# Directive 1
List the animals that, according to the atlatl text below, some African tribal hunters still hunt with atlatls.
# Directive 2
Pick up the text on the atlatl spear thrower below where it stops, and carry it forward.

# Provided text
Since spears are much heavier and larger than arrows, they can cause more damage, easily penetrating the scales and thick hides of animals. The primitive tribes in the Amazon basin used atlatls to hunt bony fish such as arapaima.
The atlatl, or spear thrower, played a role in the extinction of many large animals, and some scholars suggest that the extinction of prehistoric large animals such as mammoths was directly related to the atlatl. Scholars have discovered suspected atlatl wounds on mammoth bones and even atlatls carved into mammoth shapes, indicating a strong directional meaning.
The invention of the atlatl allowed primitive humans to safely kill huge mammoths, short-faced bears, and woolly rhinoceroses from relatively safe distances. Some African tribal hunters are still using atlatls to hunt elephants, hippos, lions, and large antelopes, and they can shoot them pretty easily. The fact that humans climbed to the top of the food chain is not without reason.
How to Make an Atlatl Spear Thrower
Moreover, the structure of the atlatl is very simple, and primitive humans could easily make an atlatl using readily available flint, animal bones, and deer antlers. Even if there were no antlers or animal bones, a tree branch over 1 foot (30 cm) long with a slight curve and a branch would suffice.

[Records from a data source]

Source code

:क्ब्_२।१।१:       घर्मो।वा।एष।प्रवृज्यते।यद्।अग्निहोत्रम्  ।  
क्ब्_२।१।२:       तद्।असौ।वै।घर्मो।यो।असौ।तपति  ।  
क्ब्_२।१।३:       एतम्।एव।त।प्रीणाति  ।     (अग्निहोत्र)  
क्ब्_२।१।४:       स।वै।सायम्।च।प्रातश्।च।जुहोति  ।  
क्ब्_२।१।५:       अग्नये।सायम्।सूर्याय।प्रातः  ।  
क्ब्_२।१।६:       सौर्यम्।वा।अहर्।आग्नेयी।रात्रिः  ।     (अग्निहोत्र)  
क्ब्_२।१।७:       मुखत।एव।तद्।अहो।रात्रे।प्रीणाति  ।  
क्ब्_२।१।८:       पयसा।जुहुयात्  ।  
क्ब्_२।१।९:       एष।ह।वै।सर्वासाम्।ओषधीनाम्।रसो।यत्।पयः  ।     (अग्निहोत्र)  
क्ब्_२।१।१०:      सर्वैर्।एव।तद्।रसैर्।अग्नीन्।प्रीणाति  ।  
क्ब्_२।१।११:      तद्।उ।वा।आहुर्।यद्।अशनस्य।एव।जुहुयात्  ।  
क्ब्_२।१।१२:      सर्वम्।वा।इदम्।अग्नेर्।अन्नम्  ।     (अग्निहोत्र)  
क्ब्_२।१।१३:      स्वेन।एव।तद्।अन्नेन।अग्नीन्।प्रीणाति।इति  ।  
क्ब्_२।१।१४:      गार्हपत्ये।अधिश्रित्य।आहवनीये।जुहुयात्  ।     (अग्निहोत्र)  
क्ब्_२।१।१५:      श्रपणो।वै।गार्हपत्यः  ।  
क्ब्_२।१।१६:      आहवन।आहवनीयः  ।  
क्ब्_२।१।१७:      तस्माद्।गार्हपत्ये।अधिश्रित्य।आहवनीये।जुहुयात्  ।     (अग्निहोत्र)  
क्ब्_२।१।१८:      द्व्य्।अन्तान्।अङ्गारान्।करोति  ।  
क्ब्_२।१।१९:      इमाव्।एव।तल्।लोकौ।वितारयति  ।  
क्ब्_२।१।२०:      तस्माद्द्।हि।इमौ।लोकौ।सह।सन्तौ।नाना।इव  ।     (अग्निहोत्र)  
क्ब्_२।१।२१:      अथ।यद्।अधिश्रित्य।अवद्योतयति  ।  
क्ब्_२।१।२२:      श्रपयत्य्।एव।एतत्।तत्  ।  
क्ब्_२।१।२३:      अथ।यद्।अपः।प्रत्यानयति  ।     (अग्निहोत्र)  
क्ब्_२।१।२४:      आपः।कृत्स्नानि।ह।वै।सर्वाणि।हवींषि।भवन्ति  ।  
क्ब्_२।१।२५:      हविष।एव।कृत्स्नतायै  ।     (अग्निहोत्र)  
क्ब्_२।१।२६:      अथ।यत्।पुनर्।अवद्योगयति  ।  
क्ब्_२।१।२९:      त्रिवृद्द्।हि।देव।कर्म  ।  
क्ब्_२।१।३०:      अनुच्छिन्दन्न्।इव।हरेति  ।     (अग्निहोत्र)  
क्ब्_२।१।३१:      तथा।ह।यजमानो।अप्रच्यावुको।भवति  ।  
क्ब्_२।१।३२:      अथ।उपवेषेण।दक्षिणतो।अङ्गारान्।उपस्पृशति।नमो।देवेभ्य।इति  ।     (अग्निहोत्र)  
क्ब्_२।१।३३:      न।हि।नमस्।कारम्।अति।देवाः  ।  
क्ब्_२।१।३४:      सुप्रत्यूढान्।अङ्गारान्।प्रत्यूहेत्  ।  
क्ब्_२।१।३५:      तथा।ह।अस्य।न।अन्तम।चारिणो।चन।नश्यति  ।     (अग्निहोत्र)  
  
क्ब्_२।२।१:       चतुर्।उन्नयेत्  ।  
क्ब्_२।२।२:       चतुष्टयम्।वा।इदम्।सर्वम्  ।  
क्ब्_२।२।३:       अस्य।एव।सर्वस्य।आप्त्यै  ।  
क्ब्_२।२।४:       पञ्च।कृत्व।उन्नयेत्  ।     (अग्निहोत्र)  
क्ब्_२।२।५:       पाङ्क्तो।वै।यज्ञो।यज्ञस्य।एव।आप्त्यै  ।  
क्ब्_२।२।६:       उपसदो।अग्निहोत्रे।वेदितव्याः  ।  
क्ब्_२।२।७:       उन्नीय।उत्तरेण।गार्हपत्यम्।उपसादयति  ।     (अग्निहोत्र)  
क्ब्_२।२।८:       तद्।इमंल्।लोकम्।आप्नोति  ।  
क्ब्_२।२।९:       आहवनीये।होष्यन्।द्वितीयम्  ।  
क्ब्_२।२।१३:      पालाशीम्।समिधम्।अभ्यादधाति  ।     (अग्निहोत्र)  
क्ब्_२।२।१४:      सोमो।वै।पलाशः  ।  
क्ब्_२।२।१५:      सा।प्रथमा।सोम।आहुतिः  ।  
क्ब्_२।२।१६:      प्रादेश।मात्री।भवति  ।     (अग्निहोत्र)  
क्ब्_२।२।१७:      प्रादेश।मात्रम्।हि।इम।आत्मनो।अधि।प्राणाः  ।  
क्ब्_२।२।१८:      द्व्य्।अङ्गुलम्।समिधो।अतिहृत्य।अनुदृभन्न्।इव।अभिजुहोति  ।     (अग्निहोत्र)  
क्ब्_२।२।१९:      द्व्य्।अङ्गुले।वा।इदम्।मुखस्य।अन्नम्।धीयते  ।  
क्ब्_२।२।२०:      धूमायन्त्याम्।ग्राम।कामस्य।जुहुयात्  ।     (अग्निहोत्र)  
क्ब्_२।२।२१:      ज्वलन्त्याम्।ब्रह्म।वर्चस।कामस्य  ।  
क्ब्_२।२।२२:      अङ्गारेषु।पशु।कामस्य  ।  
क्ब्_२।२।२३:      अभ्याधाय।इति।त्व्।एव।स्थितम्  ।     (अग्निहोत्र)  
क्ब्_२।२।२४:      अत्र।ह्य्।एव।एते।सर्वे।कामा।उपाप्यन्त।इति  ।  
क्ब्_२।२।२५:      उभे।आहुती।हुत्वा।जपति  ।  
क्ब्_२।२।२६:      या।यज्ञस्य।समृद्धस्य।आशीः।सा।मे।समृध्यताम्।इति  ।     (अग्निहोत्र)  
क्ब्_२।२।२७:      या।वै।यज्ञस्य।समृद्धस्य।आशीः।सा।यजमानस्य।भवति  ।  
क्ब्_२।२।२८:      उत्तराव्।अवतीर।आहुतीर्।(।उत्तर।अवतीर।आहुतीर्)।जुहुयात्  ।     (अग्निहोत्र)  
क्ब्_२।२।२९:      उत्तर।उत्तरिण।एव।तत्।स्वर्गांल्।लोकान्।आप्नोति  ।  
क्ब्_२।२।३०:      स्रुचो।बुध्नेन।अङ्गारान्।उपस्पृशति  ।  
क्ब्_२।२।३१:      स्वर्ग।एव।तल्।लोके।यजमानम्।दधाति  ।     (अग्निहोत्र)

# Written answer 1
Elephants, hippos, lions, and large antelopes.

# Written answer 2
When making an atlatl, one can cut a branch of a tree, leaving 0.8 to 1.2 inches (2 to 3 cm) for a hook to grip the spear. The other branch serves as the main body and handle of the atlatl. If a suitable branch is not available, a wooden stick of 10 to 20 inches (or several tens of cm) can also be used.
The branch can be slightly curved, but even a straight stick can be bent to the desired curvature by heating it over a fire. Then, a 0.8–1.2-inch (2–3 cm) pointed tip can be attached to the end to grip the end of the spear.
Making an atlatl from bamboo
Some hunters of certain ethnic groups use bamboo to make atlatls. They break open a bamboo with a diameter larger than their wrist, remove all but the end node, and carve the remaining half into a suitable size. Then, they boil or roast the bamboo to bend it into the desired shape and attach a 0.8 to 1.2-inch (2 to 3 cm) pointed tip to the end for gripping the end of the spear.
Knowing the principle of an atlatl makes it very easy to make one. Some atlatls may have a spear rest and weight design, but they are not necessary. However, they improve the power and comfort of the spear thrower.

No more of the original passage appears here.